RECORDS SHOWN =
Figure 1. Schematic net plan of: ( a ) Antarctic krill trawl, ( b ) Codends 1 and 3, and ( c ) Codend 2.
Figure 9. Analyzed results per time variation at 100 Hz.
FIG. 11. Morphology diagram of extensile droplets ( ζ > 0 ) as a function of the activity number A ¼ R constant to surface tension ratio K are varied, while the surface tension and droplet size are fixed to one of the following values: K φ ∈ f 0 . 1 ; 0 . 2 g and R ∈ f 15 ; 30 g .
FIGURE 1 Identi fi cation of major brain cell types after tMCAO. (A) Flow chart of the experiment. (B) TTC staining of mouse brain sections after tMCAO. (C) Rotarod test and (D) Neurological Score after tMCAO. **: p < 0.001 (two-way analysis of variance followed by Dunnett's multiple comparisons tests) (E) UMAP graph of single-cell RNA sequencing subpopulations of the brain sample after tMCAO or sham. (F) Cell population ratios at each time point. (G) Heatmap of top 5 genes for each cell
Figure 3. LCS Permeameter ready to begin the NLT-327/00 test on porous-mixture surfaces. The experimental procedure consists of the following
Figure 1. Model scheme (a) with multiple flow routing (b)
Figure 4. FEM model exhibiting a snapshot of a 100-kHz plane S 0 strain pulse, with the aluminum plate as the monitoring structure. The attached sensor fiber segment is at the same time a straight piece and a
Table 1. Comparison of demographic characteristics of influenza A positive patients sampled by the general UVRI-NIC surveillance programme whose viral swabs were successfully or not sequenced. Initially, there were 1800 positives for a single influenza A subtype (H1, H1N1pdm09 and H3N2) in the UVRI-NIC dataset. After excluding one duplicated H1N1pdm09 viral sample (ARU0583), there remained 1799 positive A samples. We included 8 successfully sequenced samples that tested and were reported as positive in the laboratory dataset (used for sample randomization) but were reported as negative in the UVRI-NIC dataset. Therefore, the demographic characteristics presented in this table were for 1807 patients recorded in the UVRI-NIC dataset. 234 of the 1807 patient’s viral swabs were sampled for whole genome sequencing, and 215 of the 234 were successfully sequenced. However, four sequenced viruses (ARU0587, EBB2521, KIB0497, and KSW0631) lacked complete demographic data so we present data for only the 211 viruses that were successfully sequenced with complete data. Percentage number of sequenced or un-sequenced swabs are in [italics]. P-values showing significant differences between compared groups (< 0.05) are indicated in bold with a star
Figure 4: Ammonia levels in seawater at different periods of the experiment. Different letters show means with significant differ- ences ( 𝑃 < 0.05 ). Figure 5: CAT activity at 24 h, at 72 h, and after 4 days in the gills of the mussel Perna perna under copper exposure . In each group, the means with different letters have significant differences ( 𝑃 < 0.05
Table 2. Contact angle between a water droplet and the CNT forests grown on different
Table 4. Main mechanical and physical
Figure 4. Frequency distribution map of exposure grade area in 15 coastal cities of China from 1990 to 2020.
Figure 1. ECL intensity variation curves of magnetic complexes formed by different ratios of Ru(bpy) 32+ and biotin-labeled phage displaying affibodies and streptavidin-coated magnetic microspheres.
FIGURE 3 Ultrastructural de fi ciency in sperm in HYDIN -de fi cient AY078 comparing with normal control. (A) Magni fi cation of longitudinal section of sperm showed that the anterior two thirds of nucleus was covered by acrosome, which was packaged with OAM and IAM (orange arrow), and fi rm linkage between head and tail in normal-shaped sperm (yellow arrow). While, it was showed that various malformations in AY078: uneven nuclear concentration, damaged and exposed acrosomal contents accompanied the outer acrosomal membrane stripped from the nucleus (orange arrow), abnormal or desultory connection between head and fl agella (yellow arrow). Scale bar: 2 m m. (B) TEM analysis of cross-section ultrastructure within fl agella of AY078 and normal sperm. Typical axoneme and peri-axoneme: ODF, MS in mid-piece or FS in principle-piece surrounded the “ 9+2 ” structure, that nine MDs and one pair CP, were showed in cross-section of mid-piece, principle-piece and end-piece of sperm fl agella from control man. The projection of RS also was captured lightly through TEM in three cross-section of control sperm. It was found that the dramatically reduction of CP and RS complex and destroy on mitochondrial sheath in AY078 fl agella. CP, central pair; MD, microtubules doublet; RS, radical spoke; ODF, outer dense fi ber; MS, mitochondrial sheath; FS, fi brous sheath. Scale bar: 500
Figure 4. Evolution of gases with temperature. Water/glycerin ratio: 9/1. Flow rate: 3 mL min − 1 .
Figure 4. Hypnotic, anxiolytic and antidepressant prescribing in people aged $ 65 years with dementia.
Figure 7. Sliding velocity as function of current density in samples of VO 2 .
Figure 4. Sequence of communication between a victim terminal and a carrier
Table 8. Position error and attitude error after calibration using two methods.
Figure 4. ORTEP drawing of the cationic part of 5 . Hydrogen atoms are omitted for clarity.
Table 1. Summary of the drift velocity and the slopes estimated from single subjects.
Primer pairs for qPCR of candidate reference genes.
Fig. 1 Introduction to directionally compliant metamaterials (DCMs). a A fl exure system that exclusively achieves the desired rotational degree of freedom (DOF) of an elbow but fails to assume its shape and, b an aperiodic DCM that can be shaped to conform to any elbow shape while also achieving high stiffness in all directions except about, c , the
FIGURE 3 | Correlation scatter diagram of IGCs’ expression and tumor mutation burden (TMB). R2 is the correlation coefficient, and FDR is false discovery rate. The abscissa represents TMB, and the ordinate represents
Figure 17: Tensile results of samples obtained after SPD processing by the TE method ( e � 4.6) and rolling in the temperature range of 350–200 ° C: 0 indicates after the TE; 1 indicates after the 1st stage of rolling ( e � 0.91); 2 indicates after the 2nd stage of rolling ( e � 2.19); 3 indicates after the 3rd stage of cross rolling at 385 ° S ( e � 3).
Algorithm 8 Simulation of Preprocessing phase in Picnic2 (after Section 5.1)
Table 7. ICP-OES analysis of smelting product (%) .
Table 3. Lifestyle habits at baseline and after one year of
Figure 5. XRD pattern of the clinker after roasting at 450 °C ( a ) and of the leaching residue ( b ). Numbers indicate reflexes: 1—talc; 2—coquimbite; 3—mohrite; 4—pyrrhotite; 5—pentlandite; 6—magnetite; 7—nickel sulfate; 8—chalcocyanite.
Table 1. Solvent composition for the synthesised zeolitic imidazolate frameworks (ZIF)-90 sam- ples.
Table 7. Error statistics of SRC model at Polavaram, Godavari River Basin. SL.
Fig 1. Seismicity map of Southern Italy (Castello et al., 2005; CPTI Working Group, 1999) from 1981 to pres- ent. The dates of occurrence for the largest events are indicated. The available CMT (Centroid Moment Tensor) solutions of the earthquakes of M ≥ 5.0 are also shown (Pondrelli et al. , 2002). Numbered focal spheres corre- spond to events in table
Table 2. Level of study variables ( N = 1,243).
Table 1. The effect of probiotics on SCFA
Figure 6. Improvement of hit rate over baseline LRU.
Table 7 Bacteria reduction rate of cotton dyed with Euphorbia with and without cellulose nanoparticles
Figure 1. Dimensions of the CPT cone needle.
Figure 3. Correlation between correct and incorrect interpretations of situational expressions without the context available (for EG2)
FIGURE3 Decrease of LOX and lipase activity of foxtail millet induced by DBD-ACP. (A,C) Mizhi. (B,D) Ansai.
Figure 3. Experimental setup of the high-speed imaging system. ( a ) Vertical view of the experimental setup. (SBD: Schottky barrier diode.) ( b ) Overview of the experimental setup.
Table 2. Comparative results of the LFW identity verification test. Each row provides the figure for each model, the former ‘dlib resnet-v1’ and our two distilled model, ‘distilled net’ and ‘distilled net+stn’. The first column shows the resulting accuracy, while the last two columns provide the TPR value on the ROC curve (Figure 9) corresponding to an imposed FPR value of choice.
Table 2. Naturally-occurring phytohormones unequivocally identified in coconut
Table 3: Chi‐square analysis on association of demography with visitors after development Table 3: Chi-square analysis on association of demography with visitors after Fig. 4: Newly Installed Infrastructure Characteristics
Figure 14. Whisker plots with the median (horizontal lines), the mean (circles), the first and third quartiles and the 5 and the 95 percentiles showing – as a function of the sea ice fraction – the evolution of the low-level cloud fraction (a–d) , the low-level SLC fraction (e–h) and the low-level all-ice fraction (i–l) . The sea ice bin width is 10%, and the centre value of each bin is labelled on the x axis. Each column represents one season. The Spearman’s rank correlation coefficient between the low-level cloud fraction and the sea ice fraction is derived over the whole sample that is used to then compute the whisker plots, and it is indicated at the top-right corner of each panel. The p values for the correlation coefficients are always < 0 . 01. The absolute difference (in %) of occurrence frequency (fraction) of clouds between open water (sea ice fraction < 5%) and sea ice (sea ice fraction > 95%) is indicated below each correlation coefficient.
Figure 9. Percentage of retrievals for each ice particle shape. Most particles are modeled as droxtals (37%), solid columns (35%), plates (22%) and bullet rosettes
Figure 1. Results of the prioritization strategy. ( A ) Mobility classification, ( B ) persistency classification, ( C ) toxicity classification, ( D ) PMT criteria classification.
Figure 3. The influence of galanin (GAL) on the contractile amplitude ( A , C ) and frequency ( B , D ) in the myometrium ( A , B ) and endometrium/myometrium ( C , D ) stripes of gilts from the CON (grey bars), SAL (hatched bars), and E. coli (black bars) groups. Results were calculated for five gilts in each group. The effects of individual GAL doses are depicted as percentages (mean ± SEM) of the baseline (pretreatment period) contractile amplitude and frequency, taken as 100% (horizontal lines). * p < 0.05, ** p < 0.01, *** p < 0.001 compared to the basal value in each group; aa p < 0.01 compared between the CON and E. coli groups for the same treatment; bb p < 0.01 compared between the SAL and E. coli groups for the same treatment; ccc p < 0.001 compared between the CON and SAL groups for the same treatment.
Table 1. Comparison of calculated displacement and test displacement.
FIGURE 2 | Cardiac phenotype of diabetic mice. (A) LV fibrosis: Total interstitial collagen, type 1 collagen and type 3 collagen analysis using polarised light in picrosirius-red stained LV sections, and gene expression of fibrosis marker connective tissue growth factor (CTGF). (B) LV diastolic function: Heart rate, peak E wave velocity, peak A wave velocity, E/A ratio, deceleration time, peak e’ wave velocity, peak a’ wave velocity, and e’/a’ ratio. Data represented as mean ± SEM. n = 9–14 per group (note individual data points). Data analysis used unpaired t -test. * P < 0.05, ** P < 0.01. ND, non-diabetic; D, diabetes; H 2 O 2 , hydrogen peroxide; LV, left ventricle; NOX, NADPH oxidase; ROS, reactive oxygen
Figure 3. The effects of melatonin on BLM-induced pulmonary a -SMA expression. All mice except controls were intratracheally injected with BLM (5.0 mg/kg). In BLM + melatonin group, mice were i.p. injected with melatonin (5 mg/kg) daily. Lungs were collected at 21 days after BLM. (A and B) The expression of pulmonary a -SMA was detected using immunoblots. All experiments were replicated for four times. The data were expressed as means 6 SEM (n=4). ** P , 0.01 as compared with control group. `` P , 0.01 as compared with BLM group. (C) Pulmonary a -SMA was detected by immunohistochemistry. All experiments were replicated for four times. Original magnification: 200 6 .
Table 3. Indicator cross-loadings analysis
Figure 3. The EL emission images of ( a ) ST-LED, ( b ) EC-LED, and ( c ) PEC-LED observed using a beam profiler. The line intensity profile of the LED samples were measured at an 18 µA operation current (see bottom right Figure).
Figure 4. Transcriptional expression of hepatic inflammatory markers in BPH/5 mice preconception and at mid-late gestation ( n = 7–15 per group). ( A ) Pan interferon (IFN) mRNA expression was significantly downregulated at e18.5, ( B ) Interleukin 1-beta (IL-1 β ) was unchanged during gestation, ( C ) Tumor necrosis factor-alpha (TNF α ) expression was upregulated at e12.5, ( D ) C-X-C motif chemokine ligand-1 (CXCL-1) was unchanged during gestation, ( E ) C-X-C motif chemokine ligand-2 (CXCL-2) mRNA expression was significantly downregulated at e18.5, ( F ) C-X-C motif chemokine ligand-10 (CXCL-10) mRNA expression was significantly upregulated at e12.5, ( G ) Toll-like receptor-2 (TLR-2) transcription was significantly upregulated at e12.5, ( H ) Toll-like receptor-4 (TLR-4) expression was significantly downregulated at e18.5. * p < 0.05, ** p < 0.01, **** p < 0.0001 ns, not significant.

WHAT THIS TASK INVOLVES =
Of the lines above, extract only those from the line with "FIGURE 2 | Cardiac" to the line with "Figure 3. The effects", both included, exactly as written.

TASK RESULT =
FIGURE 2 | Cardiac phenotype of diabetic mice. (A) LV fibrosis: Total interstitial collagen, type 1 collagen and type 3 collagen analysis using polarised light in picrosirius-red stained LV sections, and gene expression of fibrosis marker connective tissue growth factor (CTGF). (B) LV diastolic function: Heart rate, peak E wave velocity, peak A wave velocity, E/A ratio, deceleration time, peak e’ wave velocity, peak a’ wave velocity, and e’/a’ ratio. Data represented as mean ± SEM. n = 9–14 per group (note individual data points). Data analysis used unpaired t -test. * P < 0.05, ** P < 0.01. ND, non-diabetic; D, diabetes; H 2 O 2 , hydrogen peroxide; LV, left ventricle; NOX, NADPH oxidase; ROS, reactive oxygen
Figure 3. The effects of melatonin on BLM-induced pulmonary a -SMA expression. All mice except controls were intratracheally injected with BLM (5.0 mg/kg). In BLM + melatonin group, mice were i.p. injected with melatonin (5 mg/kg) daily. Lungs were collected at 21 days after BLM. (A and B) The expression of pulmonary a -SMA was detected using immunoblots. All experiments were replicated for four times. The data were expressed as means 6 SEM (n=4). ** P , 0.01 as compared with control group. `` P , 0.01 as compared with BLM group. (C) Pulmonary a -SMA was detected by immunohistochemistry. All experiments were replicated for four times. Original magnification: 200 6 .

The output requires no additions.